Across the records that follow, give the number of lines containing the word "corridors" and nothing else.

- WORKING DATA

▬▬▬

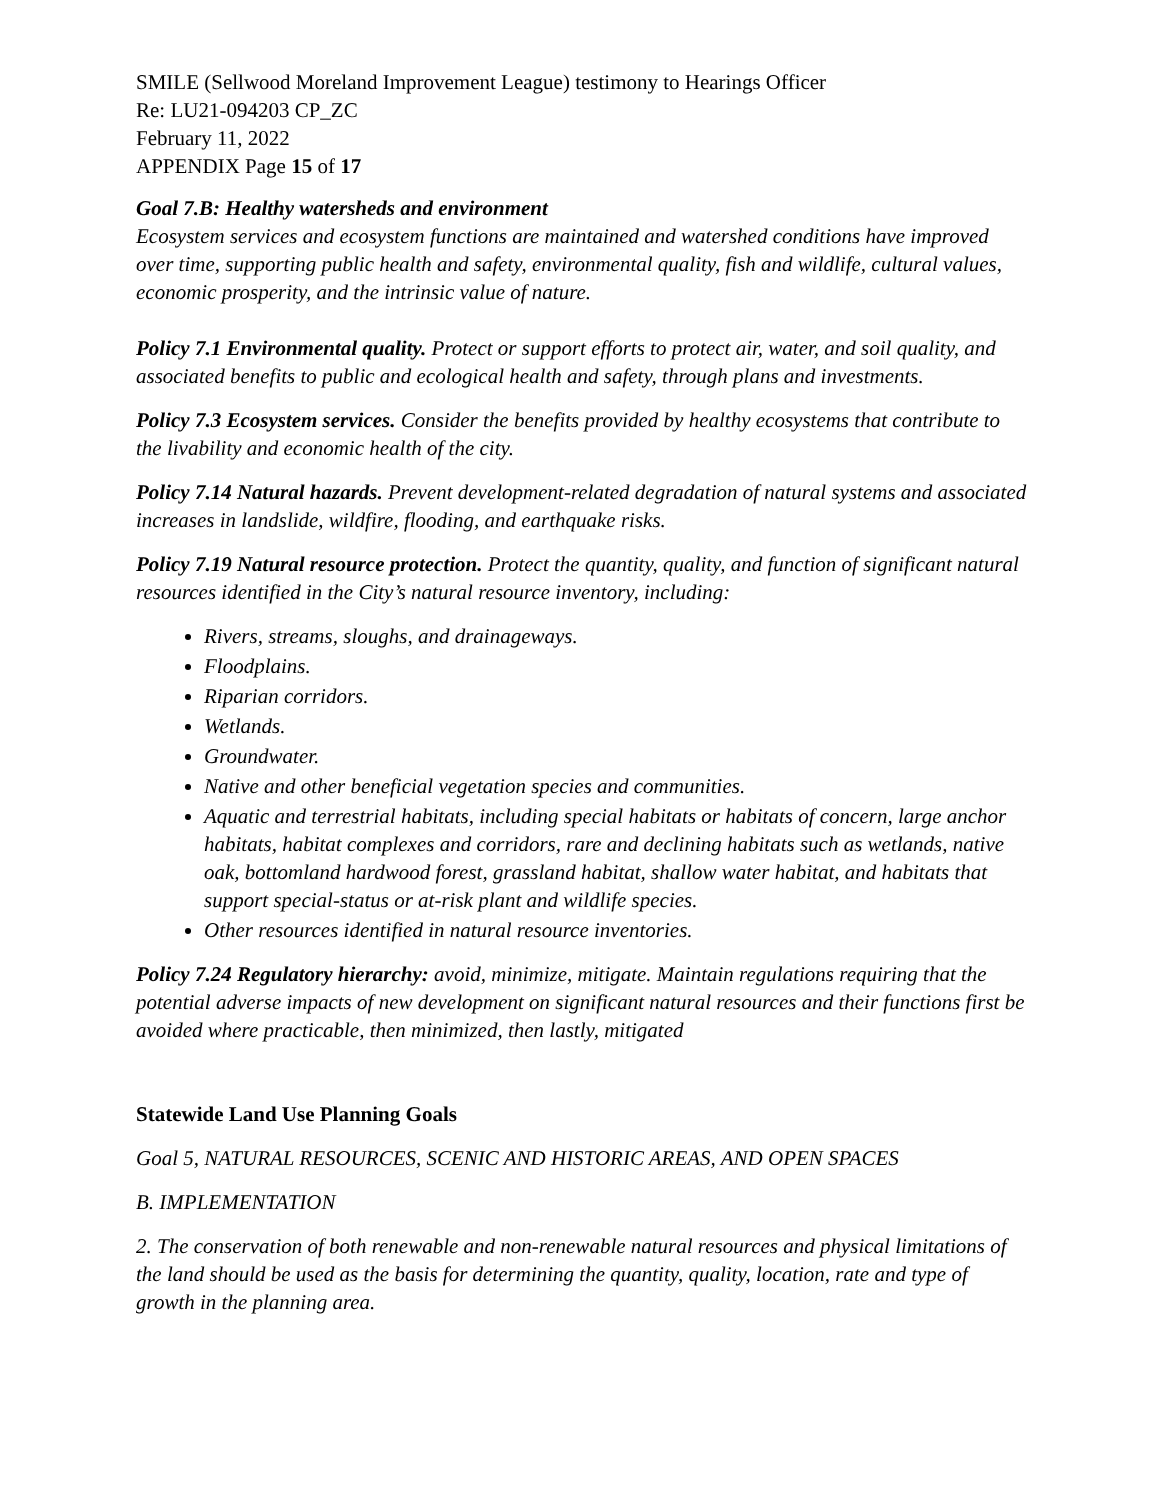SMILE (Sellwood Moreland Improvement League) testimony to Hearings Officer
Re: LU21-094203 CP_ZC
February 11, 2022
APPENDIX Page 15 of 17
Goal 7.B: Healthy watersheds and environment
Ecosystem services and ecosystem functions are maintained and watershed conditions have improved over time, supporting public health and safety, environmental quality, fish and wildlife, cultural values, economic prosperity, and the intrinsic value of nature.
Policy 7.1 Environmental quality. Protect or support efforts to protect air, water, and soil quality, and associated benefits to public and ecological health and safety, through plans and investments.
Policy 7.3 Ecosystem services. Consider the benefits provided by healthy ecosystems that contribute to the livability and economic health of the city.
Policy 7.14 Natural hazards. Prevent development-related degradation of natural systems and associated increases in landslide, wildfire, flooding, and earthquake risks.
Policy 7.19 Natural resource protection. Protect the quantity, quality, and function of significant natural resources identified in the City’s natural resource inventory, including:
Rivers, streams, sloughs, and drainageways.
Floodplains.
Riparian corridors.
Wetlands.
Groundwater.
Native and other beneficial vegetation species and communities.
Aquatic and terrestrial habitats, including special habitats or habitats of concern, large anchor habitats, habitat complexes and corridors, rare and declining habitats such as wetlands, native oak, bottomland hardwood forest, grassland habitat, shallow water habitat, and habitats that support special-status or at-risk plant and wildlife species.
Other resources identified in natural resource inventories.
Policy 7.24 Regulatory hierarchy: avoid, minimize, mitigate. Maintain regulations requiring that the potential adverse impacts of new development on significant natural resources and their functions first be avoided where practicable, then minimized, then lastly, mitigated
Statewide Land Use Planning Goals
Goal 5, NATURAL RESOURCES, SCENIC AND HISTORIC AREAS, AND OPEN SPACES
B. IMPLEMENTATION
2. The conservation of both renewable and non-renewable natural resources and physical limitations of the land should be used as the basis for determining the quantity, quality, location, rate and type of growth in the planning area.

▬▬▬

- SOLVED EXERCISE
2